• [Recorded information]:
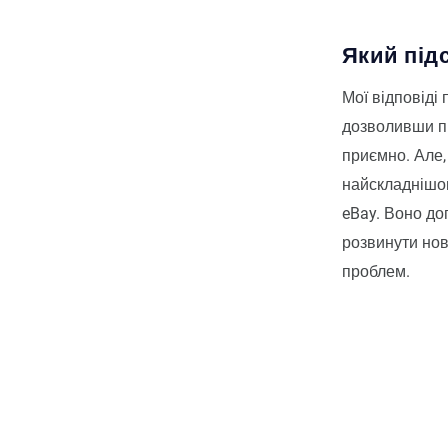
Який під
Мої відповіді
дозволивши пр
приємно. Але,
найскладнішою
eBay. Воно до
розвинути нов
проблем.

• [Instructions to follow]: Quote each entry above verbatim and drop the pictures.

• [Answer area]:
Який під
Мої відповіді
дозволивши пр
приємно. Але,
найскладнішою
eBay. Воно до
розвинути нов
проблем.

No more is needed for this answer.